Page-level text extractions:
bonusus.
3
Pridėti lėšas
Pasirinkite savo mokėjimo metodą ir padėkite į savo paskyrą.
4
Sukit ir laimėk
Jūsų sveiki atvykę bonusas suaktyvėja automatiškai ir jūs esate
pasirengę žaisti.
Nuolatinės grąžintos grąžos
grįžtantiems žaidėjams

What you have to do
Starting at the line that contains "Pridėti lėšas", restate word for word every line through the last one in the records above. Return nothing else.

Exercise solution
Pridėti lėšas
Pasirinkite savo mokėjimo metodą ir padėkite į savo paskyrą.
4
Sukit ir laimėk
Jūsų sveiki atvykę bonusas suaktyvėja automatiškai ir jūs esate
pasirengę žaisti.
Nuolatinės grąžintos grąžos
grįžtantiems žaidėjams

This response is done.